_PROBLEM DESCRIPTION:_ Locate each line in the data below that contains the word "azimuth", and copy those lines out in full.

*** Opening of RECORDS PROVIDED ***

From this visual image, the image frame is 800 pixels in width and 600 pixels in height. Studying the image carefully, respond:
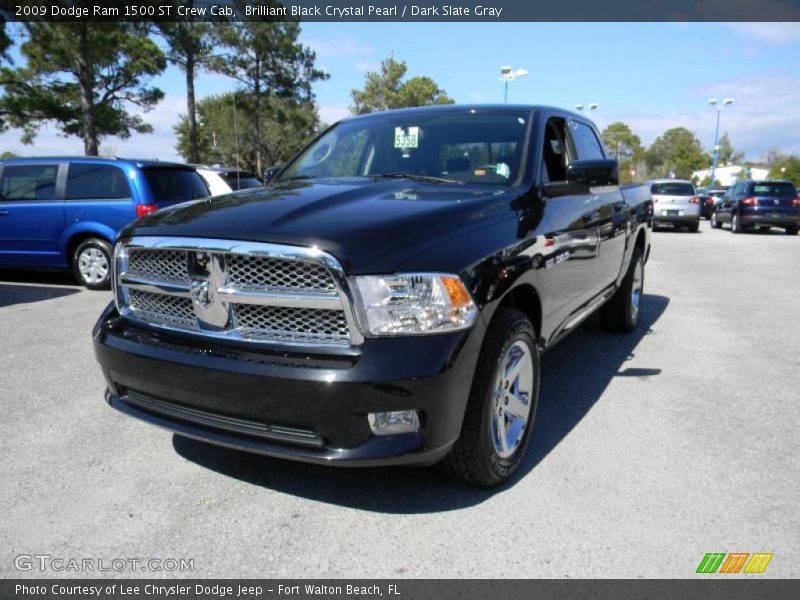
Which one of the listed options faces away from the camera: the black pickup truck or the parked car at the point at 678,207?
the parked car

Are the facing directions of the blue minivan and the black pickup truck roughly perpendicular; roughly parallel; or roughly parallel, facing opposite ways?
roughly perpendicular

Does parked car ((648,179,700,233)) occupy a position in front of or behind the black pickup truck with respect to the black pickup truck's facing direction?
behind

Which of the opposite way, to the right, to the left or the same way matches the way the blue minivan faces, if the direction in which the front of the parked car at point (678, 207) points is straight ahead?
to the left

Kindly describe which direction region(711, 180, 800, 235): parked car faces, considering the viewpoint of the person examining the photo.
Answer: facing away from the viewer and to the left of the viewer

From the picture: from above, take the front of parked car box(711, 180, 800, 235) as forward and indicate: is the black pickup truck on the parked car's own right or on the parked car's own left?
on the parked car's own left

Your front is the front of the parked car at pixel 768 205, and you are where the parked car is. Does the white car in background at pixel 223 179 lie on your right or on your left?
on your left

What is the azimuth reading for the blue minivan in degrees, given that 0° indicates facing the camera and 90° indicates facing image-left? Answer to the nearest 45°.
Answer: approximately 135°

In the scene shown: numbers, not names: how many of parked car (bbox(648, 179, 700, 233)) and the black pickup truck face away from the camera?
1

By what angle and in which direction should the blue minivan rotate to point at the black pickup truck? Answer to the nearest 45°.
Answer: approximately 135° to its left

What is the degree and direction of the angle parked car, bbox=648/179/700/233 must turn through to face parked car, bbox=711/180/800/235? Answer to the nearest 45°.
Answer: approximately 90° to its right

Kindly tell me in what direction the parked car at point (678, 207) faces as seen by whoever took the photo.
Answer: facing away from the viewer

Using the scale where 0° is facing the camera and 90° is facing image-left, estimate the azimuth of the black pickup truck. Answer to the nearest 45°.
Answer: approximately 45°

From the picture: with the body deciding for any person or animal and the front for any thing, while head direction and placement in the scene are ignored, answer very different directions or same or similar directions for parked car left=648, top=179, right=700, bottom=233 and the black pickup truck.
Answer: very different directions
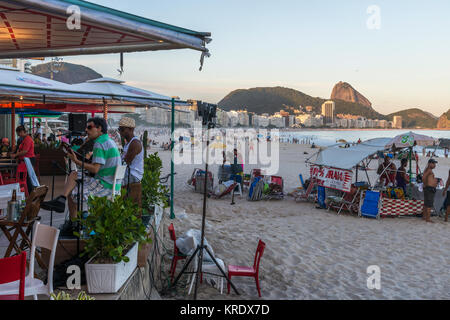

*** Close of RECORDS PROVIDED ***

_EXERCISE SOLUTION:_
What is the azimuth reading for the blue minivan in degrees, given that 0° indicates facing the camera and 90° indicates facing image-left? Answer to the nearest 45°.
Using the scale where 0° is facing the camera and 90° is facing image-left, estimate the azimuth of the black pickup truck. Answer to the nearest 45°.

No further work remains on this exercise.